START DATA EXTRACT
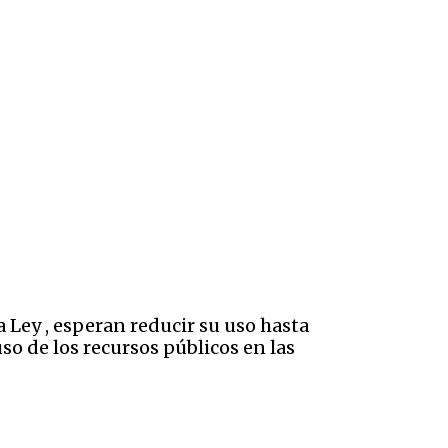
a Ley , esperan reducir su uso hasta
so de los recursos públicos en las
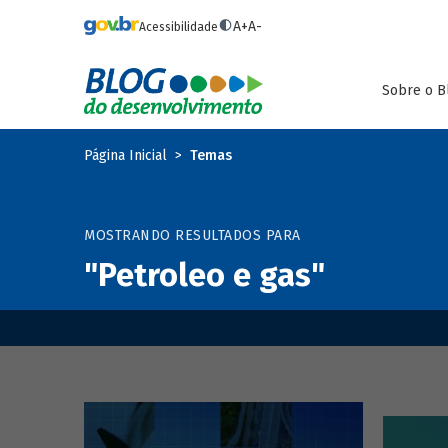
Pular para o conteúdo principal
A+
A-
Acessibilidade
Sobre o B
Página Inicial
Temas
MOSTRANDO RESULTADOS PARA
"Petroleo e gas"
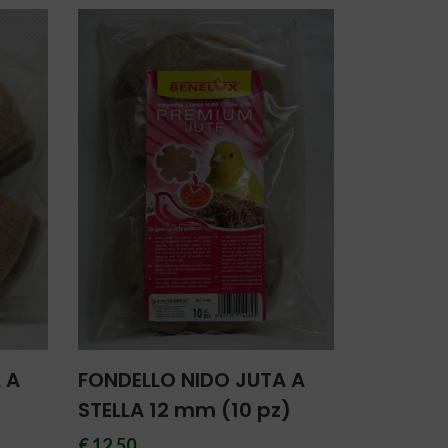
 A
FONDELLO NIDO JUTA A
STELLA 12 mm (10 pz)
€ 12.50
END DATA EXTRACT
YOUR OBJECTIVE
The entries must be repeated exactly. Leave the images out.

TASK RESULT
a Ley , esperan reducir su uso hasta
so de los recursos públicos en las
Pular para o conteúdo principal
A+
A-
Acessibilidade
Sobre o B
Página Inicial
Temas
MOSTRANDO RESULTADOS PARA
"Petroleo e gas"
 A
FONDELLO NIDO JUTA A
STELLA 12 mm (10 pz)
€ 12.50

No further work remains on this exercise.